Expo: Allan Sekula
Une grande exposition d’Allan Sekula est arrivée de Chicago et via Varsovie au Musée Ludwig. Il ne s’agit pas d’une rétrospective mais elle réunit un très grand nombre d’œuvres du maître de l’art conceptuel à travers ses diverses périodes. Les photos et les vidéos nous entraînent à la découverte du monde – l’univers d’une société postindustrielle dans les ports de Gdansk ou de Glasgow, Hong Kong, Barcelone, Los Angeles ou San Diego. Avec sa caméra, il sillonne les océans, des villes emblématiques pour lui – né en Pennsylvanie dans une famille d’origine polonaise et devenu universitaire à Los Angeles. Il est à la recherche de ses racines – non pas pour dessiner un quelconque arbre généalogique, mais pour repenser son identité polonaise – d’où le titre de l’exposition et celui du livre Polonia et autres récits. Une Pologne qui n’est nulle part, comme il le dit avec Jarry, et qui reste présente dans la mémoire des familles. C’est l’interrogation de mythes face au réel. Il photographie admirablement l’homme et le cadre de sa vie et représente somme toute l’une des grandes figures du documentaire contemporain. Il travaille sur pellicule, développe et construit ses cycles de photos. Dans les séquences de son cinéma on voit des ouvriers mais aussi des étudiants qui protestent. Ses maîtres étaient le philosophe Herbert Marcuse et l’artiste conceptuel John Baldassari.

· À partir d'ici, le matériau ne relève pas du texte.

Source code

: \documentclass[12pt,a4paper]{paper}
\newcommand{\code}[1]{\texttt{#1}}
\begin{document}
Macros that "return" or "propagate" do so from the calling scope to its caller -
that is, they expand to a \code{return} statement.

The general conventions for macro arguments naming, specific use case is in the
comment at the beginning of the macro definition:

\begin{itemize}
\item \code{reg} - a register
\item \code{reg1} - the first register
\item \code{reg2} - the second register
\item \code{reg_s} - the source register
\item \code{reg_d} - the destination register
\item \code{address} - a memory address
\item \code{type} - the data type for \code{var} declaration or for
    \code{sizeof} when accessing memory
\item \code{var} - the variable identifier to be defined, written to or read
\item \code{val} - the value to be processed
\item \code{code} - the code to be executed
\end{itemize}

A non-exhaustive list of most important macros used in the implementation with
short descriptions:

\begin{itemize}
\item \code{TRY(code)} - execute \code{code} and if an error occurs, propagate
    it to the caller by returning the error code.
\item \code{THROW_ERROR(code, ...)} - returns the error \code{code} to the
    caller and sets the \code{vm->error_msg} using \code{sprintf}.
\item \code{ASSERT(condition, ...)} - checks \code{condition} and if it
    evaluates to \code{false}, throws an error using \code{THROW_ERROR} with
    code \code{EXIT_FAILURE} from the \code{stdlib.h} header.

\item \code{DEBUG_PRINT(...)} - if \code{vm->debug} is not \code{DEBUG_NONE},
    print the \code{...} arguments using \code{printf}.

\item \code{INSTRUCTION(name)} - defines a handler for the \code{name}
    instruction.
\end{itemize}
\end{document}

C’est aussi le pénible travail des pêcheurs et des matelots qui est capté par sa caméra au large de l’océan, l’espace oublié – comme il l’a remarqué. Dans son film documentaire sur les puissances maritimes et les risques, il fait référence à Adam Smith. La Richesse des nations, comme toute l’analyse smithienne, continue à susciter l’intérêt, certainement aussi pour son caractère multidimensionnel mais aussi parce qu’il s’agit d’une théorie qui tend vers un plus grand respect de la liberté et de la dignité humaine – comme le souligne son collègue universitaire californien Christian Marouby. L’artiste assemble également des images des mouvements de grève et d’occupation d’usines des dernières années aux Etats-Unis. Ses héros découvrent l’ombre du marteau et la faucille dans un campus universitaire. Un autre volet de son art et du documentaire, tout en étant proche parce qu’issu du même mouvement de protestations, est le spectacle donné au théâtre de la Bastille à Paris ces jours ci: Tout ce qui nous reste de la révolution, c’est Simon. C’est une expérience d’écriture collective pour questionner le rapport de l’intime et du social. Les utopies et les luttes collectives des années 1968-1970 s’y imposent comme un repère. Metteur en scène et comédiens y procèdent avec des interviews, des dialogues volés au café, des scènes de film se référant à Jean-Luc Godard. Allan Sekula cite également Godard et passe les bandes sonores que le visiteur écoute dans un fauteuil de régisseur installé dans la salle pour mieux contempler les photos.
Éva Vámos
Allan Sekula: Polónia és más mesék
Ludwig Múzeum, IXe arrt. Komor Marcell u 1.